Dataset entries =
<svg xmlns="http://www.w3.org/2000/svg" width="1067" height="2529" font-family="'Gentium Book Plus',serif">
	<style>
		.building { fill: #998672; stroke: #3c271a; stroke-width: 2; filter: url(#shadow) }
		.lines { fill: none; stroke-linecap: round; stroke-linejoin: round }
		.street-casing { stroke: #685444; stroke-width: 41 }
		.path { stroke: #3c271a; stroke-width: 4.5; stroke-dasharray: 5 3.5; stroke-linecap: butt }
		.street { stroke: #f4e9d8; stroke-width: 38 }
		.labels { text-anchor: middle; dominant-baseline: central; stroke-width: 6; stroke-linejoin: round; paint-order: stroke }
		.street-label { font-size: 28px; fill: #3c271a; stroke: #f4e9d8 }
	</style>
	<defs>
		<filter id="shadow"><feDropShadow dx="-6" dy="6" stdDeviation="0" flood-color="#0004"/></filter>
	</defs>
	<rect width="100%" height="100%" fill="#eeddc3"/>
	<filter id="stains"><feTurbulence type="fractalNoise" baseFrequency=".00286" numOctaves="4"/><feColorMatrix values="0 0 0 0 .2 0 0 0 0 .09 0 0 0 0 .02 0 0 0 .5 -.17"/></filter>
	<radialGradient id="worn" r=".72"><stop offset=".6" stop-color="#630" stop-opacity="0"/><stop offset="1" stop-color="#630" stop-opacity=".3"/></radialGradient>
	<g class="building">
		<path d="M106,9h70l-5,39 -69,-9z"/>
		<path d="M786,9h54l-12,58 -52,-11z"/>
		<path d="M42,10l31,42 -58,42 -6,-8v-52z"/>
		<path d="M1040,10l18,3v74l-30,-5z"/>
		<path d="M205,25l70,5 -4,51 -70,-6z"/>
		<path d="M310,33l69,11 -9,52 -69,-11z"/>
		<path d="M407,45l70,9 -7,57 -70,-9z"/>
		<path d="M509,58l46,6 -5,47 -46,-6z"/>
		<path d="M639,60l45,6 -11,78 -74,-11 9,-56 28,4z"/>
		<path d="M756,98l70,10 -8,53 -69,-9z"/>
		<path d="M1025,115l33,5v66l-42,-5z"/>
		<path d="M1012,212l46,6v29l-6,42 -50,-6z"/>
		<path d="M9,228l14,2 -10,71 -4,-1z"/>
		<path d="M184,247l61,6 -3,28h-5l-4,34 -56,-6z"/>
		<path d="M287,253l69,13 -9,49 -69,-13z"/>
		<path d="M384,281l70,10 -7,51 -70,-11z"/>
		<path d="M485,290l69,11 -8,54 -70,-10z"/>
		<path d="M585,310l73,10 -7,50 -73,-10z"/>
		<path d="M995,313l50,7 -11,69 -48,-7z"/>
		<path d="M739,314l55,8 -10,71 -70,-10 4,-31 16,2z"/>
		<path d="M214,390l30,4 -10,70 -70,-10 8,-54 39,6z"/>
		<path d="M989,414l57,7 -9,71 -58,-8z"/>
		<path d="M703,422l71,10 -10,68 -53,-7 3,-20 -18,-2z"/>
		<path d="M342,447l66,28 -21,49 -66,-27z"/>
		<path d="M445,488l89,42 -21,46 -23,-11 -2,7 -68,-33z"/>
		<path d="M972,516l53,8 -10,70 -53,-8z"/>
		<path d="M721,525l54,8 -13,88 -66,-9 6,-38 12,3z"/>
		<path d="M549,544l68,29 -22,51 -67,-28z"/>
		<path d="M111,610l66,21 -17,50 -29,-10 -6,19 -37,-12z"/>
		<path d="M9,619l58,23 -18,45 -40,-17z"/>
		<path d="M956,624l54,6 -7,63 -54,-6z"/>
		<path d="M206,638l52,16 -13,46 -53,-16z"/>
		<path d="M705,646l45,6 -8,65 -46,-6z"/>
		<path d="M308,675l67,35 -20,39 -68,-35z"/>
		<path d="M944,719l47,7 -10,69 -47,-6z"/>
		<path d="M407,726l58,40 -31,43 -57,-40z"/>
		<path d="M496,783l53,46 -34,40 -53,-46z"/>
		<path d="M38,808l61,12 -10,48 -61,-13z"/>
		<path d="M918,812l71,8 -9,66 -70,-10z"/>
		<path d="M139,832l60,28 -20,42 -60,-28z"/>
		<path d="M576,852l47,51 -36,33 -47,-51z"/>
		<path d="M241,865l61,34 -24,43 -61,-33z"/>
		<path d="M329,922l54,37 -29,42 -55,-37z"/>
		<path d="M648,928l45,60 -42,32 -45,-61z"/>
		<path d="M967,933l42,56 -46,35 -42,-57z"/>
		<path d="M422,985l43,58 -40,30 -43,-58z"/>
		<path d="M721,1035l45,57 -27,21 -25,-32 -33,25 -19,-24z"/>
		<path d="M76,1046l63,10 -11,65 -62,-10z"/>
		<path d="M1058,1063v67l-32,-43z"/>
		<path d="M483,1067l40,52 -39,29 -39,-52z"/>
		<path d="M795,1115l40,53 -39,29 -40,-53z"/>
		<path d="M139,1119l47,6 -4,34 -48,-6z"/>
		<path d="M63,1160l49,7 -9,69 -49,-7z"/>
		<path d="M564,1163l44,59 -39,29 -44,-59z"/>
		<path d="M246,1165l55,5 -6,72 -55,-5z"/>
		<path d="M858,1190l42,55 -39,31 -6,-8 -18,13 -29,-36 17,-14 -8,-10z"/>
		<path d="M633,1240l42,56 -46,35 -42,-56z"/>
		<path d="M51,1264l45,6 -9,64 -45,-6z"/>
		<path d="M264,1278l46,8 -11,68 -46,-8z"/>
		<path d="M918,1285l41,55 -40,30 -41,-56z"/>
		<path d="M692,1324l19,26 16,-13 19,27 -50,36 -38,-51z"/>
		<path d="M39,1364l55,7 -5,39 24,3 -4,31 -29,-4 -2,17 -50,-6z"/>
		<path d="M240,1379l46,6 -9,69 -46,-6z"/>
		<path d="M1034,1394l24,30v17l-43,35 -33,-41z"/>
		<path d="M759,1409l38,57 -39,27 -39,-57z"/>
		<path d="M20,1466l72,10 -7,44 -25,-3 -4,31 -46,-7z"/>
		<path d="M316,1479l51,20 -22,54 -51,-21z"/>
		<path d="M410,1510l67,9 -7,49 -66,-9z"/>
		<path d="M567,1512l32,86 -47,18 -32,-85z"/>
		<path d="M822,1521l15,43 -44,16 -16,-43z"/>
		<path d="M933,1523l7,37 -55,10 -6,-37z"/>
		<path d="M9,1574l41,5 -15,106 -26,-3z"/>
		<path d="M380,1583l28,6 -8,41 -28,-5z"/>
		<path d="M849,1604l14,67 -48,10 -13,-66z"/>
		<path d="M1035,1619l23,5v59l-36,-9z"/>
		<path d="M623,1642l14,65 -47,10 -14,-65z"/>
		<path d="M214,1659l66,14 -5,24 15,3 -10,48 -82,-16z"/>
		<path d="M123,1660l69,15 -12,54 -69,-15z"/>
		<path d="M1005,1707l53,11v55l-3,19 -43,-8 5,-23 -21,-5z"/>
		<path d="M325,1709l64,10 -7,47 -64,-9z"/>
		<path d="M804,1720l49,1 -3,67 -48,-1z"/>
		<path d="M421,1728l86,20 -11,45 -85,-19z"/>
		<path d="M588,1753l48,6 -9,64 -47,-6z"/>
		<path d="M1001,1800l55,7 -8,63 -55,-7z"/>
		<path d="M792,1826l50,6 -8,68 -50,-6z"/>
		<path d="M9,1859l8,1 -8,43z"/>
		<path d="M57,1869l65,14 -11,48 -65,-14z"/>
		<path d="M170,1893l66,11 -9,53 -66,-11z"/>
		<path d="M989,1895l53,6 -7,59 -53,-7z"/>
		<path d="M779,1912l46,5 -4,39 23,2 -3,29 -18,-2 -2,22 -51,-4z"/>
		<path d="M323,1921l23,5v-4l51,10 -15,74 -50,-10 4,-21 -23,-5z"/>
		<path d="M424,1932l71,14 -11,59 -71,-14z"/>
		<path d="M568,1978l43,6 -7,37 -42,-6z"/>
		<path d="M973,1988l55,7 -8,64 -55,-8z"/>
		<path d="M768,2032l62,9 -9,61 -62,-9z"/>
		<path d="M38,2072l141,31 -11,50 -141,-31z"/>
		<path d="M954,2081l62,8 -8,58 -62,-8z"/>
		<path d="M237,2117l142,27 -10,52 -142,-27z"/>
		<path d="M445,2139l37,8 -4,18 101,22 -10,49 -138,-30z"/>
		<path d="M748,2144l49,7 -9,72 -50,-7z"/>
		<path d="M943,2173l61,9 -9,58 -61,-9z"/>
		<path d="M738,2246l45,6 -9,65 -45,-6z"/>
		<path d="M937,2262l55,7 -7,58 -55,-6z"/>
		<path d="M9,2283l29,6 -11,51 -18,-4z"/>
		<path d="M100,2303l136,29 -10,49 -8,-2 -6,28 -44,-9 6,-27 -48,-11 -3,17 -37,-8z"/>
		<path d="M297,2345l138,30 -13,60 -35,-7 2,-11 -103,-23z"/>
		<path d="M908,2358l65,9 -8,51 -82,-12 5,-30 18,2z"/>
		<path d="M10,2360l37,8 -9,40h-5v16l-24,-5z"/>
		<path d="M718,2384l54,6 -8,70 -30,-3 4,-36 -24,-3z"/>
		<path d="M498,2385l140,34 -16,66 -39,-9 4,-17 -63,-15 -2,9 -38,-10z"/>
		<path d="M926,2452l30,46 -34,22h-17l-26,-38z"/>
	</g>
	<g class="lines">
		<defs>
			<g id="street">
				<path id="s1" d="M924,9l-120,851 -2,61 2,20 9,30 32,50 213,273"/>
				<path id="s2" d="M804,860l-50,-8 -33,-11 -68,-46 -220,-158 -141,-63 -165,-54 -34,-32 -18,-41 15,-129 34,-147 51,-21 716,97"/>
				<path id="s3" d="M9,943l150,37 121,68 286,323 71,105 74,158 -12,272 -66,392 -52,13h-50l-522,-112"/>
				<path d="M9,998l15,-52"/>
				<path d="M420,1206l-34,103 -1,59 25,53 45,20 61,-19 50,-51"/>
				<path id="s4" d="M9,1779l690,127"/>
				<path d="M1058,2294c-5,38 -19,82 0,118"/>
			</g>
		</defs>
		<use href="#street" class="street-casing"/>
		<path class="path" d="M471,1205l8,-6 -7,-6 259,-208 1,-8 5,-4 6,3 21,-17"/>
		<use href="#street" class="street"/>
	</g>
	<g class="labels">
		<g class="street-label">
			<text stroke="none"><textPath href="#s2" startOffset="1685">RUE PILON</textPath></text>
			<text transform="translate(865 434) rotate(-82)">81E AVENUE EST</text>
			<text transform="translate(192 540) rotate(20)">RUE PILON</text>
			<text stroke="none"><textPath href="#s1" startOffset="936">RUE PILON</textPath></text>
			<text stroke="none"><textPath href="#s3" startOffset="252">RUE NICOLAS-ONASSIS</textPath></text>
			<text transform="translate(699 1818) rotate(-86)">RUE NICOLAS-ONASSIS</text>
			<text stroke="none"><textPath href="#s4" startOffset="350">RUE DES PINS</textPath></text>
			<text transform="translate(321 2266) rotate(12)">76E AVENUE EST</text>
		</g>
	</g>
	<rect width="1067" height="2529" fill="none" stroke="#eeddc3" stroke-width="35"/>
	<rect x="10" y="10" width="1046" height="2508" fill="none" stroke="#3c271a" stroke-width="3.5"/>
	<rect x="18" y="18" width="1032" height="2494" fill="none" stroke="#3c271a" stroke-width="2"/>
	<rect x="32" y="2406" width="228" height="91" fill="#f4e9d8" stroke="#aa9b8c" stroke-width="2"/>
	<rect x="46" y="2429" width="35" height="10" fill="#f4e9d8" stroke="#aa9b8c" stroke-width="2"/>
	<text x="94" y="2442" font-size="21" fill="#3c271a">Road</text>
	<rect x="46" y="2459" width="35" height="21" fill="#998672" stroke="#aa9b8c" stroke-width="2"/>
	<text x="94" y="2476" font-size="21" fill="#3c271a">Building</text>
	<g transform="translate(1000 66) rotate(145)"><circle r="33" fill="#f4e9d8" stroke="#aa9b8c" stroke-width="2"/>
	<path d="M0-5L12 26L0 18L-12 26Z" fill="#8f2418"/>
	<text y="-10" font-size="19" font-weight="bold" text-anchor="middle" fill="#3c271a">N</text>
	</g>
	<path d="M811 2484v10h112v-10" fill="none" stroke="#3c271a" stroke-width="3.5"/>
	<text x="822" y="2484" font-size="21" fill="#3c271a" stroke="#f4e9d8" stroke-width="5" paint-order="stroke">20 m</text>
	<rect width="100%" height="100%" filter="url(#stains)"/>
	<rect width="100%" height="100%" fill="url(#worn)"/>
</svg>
---
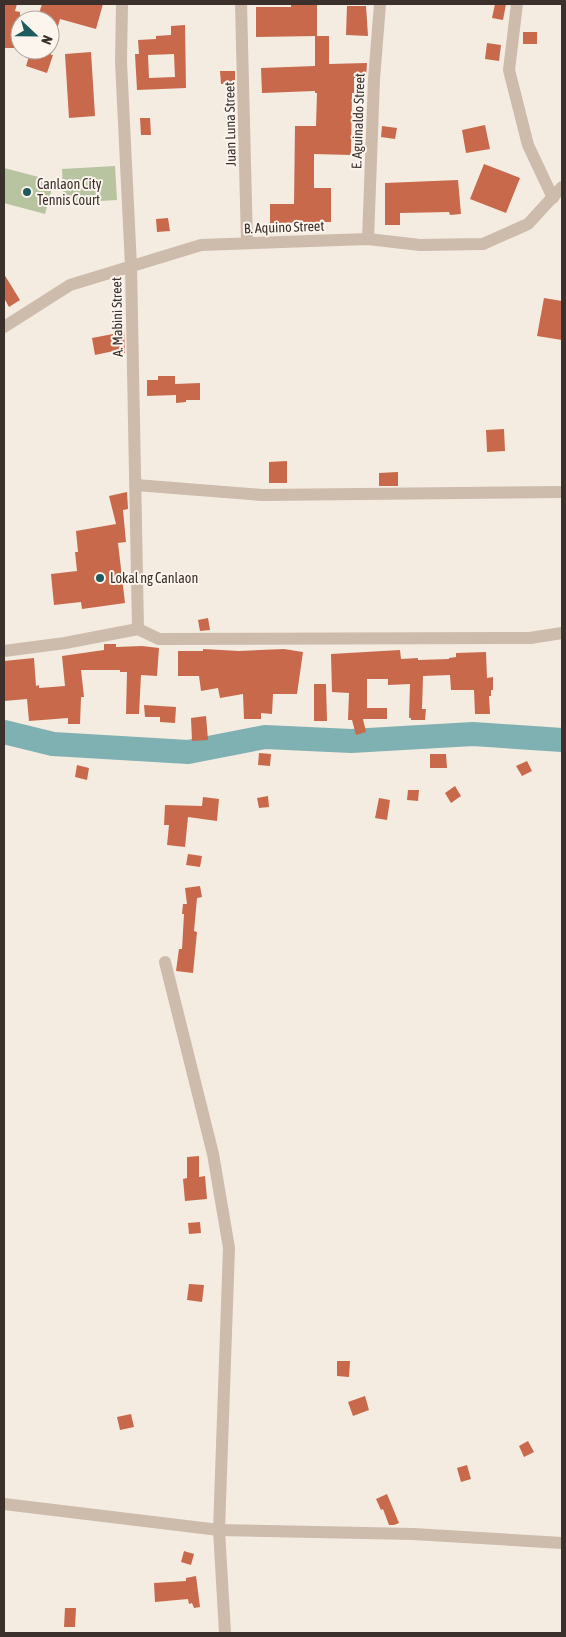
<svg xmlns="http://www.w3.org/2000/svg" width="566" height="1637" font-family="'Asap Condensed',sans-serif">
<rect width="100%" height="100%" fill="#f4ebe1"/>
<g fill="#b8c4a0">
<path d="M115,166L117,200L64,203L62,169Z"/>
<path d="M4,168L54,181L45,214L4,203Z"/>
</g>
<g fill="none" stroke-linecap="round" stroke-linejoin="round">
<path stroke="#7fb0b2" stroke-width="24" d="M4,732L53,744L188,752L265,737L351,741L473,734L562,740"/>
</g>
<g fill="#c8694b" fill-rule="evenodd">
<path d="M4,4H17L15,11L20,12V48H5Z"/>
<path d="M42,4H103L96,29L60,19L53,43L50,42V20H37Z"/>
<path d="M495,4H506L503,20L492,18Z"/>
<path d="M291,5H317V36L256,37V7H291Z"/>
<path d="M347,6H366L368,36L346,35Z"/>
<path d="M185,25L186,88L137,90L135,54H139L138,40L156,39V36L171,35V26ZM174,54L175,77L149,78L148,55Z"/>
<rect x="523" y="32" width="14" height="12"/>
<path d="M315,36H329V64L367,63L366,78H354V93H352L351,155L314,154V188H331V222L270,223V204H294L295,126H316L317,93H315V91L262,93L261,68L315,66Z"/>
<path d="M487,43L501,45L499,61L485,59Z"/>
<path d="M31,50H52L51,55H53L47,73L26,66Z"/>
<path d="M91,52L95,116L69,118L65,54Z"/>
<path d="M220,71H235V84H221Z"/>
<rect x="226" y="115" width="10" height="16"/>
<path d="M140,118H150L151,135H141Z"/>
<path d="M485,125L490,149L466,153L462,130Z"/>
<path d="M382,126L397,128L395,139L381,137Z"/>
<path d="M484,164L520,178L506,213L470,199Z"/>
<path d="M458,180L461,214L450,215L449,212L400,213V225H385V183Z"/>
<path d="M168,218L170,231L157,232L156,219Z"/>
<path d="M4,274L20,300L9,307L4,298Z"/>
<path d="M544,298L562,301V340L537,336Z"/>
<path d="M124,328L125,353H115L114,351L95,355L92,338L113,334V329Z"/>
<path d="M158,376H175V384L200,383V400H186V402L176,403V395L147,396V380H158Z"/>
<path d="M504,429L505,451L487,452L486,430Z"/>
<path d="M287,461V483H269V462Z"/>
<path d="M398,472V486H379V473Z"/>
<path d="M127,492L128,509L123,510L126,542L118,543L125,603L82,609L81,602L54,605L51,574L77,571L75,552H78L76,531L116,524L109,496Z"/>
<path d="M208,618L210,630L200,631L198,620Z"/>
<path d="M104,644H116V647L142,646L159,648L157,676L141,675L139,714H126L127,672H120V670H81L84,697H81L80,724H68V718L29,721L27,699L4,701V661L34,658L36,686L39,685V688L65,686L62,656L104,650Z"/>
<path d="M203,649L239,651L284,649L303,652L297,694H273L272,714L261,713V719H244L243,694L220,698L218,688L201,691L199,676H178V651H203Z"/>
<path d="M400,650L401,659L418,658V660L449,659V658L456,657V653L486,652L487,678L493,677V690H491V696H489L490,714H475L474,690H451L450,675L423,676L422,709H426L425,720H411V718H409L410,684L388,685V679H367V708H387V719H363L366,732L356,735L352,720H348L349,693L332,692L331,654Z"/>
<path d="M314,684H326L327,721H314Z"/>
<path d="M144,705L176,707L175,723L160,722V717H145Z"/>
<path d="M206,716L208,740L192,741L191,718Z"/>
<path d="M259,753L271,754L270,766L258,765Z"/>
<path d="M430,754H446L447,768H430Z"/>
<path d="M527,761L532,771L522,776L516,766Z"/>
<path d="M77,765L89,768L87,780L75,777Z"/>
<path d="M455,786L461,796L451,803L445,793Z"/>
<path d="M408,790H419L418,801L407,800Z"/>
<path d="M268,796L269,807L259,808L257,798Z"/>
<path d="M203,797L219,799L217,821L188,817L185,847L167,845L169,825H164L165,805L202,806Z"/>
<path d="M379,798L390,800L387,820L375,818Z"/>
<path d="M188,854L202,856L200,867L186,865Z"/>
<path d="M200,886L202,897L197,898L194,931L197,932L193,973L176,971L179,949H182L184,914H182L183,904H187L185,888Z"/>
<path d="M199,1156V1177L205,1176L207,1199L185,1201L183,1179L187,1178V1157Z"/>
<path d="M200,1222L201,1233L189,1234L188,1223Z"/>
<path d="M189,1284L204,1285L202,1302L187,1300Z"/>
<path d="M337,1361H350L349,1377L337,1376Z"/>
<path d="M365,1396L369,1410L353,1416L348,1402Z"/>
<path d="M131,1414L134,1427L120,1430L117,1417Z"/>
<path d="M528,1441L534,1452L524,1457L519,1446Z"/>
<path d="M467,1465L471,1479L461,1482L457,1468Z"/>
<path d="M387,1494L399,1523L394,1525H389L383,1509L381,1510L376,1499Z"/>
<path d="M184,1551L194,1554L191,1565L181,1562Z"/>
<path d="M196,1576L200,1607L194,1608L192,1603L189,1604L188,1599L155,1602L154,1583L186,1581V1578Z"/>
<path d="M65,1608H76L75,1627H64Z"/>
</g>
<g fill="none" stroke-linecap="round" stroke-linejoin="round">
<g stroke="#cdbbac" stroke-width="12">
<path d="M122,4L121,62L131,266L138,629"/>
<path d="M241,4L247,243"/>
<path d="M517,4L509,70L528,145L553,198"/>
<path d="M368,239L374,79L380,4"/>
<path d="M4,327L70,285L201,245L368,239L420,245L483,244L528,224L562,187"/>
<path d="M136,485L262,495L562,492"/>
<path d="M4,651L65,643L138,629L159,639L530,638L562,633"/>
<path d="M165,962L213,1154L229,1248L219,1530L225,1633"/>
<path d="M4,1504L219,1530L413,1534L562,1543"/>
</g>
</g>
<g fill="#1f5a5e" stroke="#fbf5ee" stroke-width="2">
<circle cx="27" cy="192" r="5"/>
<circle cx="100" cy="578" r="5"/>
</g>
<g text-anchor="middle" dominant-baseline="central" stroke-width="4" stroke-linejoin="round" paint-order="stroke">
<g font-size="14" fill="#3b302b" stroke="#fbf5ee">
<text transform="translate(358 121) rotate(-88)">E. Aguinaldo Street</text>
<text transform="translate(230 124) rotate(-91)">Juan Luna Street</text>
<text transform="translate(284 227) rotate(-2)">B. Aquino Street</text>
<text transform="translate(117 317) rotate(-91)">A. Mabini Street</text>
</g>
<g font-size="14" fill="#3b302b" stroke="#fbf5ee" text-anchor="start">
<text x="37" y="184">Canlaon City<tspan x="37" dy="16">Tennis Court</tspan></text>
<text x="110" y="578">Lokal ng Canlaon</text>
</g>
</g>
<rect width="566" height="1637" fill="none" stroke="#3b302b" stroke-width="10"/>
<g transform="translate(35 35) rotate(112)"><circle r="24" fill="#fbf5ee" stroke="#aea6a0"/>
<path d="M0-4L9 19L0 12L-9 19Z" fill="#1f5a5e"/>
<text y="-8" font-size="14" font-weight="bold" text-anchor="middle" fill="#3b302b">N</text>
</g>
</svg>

Required action = The expected output is every line of the records in which the string "weight" appears.

Output below =
	<text y="-10" font-size="19" font-weight="bold" text-anchor="middle" fill="#3c271a">N</text>
<text y="-8" font-size="14" font-weight="bold" text-anchor="middle" fill="#3b302b">N</text>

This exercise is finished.